Maltman, Don Giovanni assez pâle il y a trois ans à Salzbourg, est vraiment formidable dans ces Lieder de Mahler, peut-être pas au point de faire oublier Gerhaher, mais à des années-lumières de la médiocrité de Goerne : une très grande précision dans la diction, beaucoup de concentration pour les passages les plus intimes de ces Lieder, sans pour autant reculer devant les effusions les plus violentes qu'ils contiennent aussi. Beau moment de Lied, et même si, entre Gerhaher, Goerne et lui, j'aurai entendu certains de ces Lieder trois fois en deux semaines, je suis bien loin de m'en plaindre.

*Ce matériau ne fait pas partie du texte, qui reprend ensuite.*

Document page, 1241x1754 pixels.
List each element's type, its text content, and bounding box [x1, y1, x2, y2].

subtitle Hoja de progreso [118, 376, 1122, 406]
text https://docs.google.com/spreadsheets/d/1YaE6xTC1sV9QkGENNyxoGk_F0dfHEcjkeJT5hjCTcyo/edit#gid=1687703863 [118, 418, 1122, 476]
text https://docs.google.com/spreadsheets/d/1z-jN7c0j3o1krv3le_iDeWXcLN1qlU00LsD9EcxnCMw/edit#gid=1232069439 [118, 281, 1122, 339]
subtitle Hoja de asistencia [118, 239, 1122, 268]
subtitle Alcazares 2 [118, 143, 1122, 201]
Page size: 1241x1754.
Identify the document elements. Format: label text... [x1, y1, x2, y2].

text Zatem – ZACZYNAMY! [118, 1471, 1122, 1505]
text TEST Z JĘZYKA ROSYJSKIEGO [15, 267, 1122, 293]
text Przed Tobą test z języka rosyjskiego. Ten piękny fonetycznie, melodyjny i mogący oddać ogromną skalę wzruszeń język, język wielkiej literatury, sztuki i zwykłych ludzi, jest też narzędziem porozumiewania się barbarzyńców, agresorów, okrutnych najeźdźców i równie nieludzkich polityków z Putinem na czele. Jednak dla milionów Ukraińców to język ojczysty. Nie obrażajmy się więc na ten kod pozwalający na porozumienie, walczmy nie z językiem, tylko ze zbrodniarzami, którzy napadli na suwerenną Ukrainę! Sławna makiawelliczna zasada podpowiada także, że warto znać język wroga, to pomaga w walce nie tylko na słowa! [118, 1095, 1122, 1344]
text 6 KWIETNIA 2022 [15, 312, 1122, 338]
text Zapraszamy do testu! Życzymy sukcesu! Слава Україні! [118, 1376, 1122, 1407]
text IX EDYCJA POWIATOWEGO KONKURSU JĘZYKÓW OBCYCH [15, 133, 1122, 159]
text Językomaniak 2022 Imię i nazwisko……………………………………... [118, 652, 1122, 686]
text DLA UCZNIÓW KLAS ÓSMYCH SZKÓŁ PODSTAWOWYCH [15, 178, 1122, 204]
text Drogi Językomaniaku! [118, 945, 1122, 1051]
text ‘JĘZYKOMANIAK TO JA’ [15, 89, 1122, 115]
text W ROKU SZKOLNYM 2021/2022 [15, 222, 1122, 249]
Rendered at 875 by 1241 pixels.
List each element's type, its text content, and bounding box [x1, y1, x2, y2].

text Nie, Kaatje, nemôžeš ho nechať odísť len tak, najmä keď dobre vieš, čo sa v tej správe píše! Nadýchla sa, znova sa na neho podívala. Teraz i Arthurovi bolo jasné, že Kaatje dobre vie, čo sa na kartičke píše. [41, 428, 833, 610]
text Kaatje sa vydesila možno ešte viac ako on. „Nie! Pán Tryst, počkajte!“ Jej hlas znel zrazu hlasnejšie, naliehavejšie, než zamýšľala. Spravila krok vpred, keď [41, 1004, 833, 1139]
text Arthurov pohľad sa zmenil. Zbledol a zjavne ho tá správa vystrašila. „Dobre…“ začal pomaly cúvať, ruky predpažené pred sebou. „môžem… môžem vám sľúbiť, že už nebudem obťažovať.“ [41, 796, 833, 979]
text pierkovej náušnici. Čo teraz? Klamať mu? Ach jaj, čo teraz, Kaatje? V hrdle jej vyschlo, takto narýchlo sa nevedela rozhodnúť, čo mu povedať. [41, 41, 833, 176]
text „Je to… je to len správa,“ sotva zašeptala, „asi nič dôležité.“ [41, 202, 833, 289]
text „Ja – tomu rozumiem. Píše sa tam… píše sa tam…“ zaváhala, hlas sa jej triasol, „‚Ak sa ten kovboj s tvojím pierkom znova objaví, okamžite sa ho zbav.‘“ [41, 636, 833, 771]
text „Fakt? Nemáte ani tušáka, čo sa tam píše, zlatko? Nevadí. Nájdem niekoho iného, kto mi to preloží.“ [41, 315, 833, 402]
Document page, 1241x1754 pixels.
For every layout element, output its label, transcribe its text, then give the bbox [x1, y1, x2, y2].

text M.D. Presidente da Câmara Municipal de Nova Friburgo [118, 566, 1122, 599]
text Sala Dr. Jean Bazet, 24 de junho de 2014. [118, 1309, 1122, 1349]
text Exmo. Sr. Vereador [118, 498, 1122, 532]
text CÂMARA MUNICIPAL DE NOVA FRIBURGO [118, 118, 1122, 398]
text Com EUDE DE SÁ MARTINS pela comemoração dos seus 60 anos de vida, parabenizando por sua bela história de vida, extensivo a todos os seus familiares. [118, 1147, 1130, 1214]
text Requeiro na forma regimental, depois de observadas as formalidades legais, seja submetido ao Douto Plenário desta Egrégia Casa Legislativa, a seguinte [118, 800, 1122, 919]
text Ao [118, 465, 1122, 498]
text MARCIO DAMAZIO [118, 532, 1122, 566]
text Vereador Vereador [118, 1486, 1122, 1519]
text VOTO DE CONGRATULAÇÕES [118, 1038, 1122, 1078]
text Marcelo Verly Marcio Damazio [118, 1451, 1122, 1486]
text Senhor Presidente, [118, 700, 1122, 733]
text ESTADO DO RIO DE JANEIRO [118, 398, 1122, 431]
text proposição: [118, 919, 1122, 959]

Andras Schiff, Bruno Ganz au Mozarteum - Photo Silvia Lelli |
Mais le plus beau moment de la série, et d'autant plus beau que c'était pour moi une découverte totale, reste l’œuvre de Viktor Ullmann. Composée en 1944 à Theresienstadt, le mélodrame n'a vraiment pas besoin de l'embarrassante bienveillance qu'on accorde aux œuvres des compositeurs victimes des nazis sans distinguer les chefs-d’œuvre et la musique d'ascenseur : un chef-d’œuvre, tout simplement, loin sans doute de l'avant-garde de son temps, mais tout aussi loin du post-romantisme anonyme des réacs d'hier et d'aujourd'hui. C'est vraiment étonnant, cette manière qu'a Ullmann de mettre une distance avec l'histoire qu'il raconte, comme un conte venu des temps lointains, tout en nous faisant partager la vie intime de son héros. András Schiff, Bruno Ganz : un des plus grands pianistes d'aujourd'hui, un acteur au sommet de son art (vous le connaissez forcément, ne serait-ce que par Les ailes du désir), et un engagement commun au service d'une œuvre méconnue. Ne croyez pas que Ganz soit venu cachetonner en déclamant à la va-vite son texte : l'entente avec Schiff est incroyable, et on sent le travail considérable effectué pour intégrer la voix parlée au flux de cet éloquent piano. Sans doute la diction aurait-elle pu gagner en clarté : mais on pourrait citer bien des chanteurs qui sont cent fois moins musicaux que la voix de ce maître théâtral.
C'est pour des moments comme ceux-là que je vais à Salzbourg, et tant pis pour le glamour.